*** Exercise text Section Begins ***
# You Don't Always Need to Convert to Fixed Point for FPGA or ASIC Deployment

By Jack Erickson, Kiran Kintali, and Jonathan Young, MathWorks

MATLAB^{®} and Simulink^{®} use floating-point-based modeling to ensure high-accuracy calculations for algorithm simulation. Converting to fixed point reduces mathematical precision, and it can be challenging to strike the right balance between data type word lengths and mathematical accuracy during conversion. For calculations that require high dynamic range or high precision (for example, designs that have feedback loops), fixed-point conversion can consume weeks or months of engineering time and can result in large fixed-point word lengths.

Beginning with release R2016b, you can generate HDL code for FPGA or ASIC implementation directly from single-precision floating-point data in Simulink by using the HDL Coder™ Native Floating Point library. See video “Generate Floating-Point HDL for FPGA and ASIC Hardware” (below).
*** Exercise text Section Ends ***
*** Data listing Section Begins ***
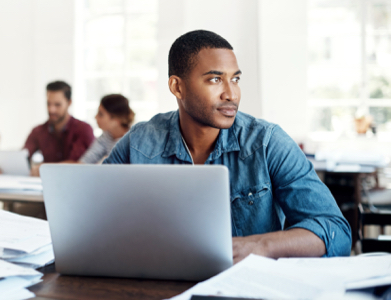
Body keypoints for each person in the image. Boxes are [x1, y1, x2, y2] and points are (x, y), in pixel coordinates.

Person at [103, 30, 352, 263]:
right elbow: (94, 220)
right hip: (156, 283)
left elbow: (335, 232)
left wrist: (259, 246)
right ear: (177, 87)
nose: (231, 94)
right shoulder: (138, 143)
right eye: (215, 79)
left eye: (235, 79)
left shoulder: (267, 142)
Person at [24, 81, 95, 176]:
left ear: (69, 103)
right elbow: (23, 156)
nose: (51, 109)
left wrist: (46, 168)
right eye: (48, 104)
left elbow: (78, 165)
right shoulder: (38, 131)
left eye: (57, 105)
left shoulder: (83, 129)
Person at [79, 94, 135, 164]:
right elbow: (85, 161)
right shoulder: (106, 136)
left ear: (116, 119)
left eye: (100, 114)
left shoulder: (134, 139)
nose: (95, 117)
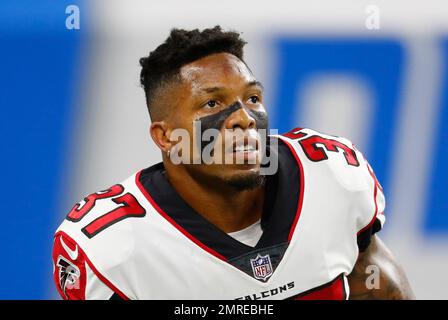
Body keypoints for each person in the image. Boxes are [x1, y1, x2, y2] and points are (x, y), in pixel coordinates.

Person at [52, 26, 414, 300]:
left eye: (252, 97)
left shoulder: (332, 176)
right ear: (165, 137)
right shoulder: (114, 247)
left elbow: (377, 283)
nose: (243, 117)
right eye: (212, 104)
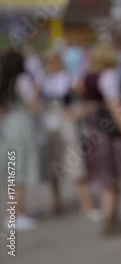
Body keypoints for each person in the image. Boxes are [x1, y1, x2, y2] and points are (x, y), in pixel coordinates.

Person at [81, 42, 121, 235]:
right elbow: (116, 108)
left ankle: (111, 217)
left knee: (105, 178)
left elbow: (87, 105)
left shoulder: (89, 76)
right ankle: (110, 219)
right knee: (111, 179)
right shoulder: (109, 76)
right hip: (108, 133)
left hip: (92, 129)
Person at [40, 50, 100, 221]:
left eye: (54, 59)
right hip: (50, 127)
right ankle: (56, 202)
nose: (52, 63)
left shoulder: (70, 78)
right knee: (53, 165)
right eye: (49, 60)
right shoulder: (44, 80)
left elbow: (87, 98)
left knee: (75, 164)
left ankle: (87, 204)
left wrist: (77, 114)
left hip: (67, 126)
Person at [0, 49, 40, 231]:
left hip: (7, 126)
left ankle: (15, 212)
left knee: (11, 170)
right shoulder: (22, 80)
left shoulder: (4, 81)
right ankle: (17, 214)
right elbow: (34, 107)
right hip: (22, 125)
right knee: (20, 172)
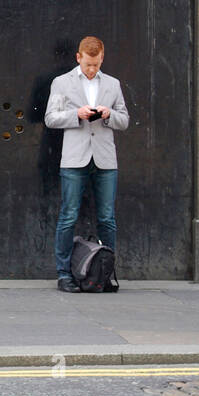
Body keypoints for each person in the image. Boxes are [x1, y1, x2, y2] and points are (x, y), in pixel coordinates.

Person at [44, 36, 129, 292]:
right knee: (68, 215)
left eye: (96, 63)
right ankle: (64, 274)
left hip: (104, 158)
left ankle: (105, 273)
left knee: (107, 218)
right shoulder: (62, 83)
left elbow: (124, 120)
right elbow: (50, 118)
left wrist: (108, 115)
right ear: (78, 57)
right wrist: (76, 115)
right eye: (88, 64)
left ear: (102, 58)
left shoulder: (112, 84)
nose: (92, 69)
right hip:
*** Data listing Section Ends ***
What is expected: Pick up the article about generating FPGA and ASIC code without fixed-point conversion and continue it past its last sentence. The listing isn't needed for this exercise.

The answer:
In this article we will introduce the native floating-point workflow, using an IIR filter deployed to an FPGA as an illustration. We will then review the challenges of using fixed point, and compare the area and frequency tradeoffs of using single-precision floating point or fixed point. We will also show how a combination of floating point and fixed point can give you much higher accuracy while reducing conversion and implementation time in real-world designs. You will see how floating-point can significantly reduce area and improve speed in real-world designs with high dynamic range requirements.

### Native Floating-Point Implementation: Under the Hood

HDL Coder implements single-precision arithmetic by emulating the underlying math on the FPGA or ASIC resources (Figure 1). The generated logic unpacks the input floating-point signal into sign, exponent, and mantissa—individual integers that are 1, 8, and 23 bits wide, respectively. The generated VHDL^{®} or Verilog^{®} logic then performs the floating-point calculation—in the case shown in Figure 1, a multiplication—by figuring out the sign bit resulting from the input sign bits, the magnitude multiplication, and the addition of exponents and corresponding normalization necessary to compute the result. The last stage of the logic packs the sign, exponent, and mantissa back into a floating-point data type.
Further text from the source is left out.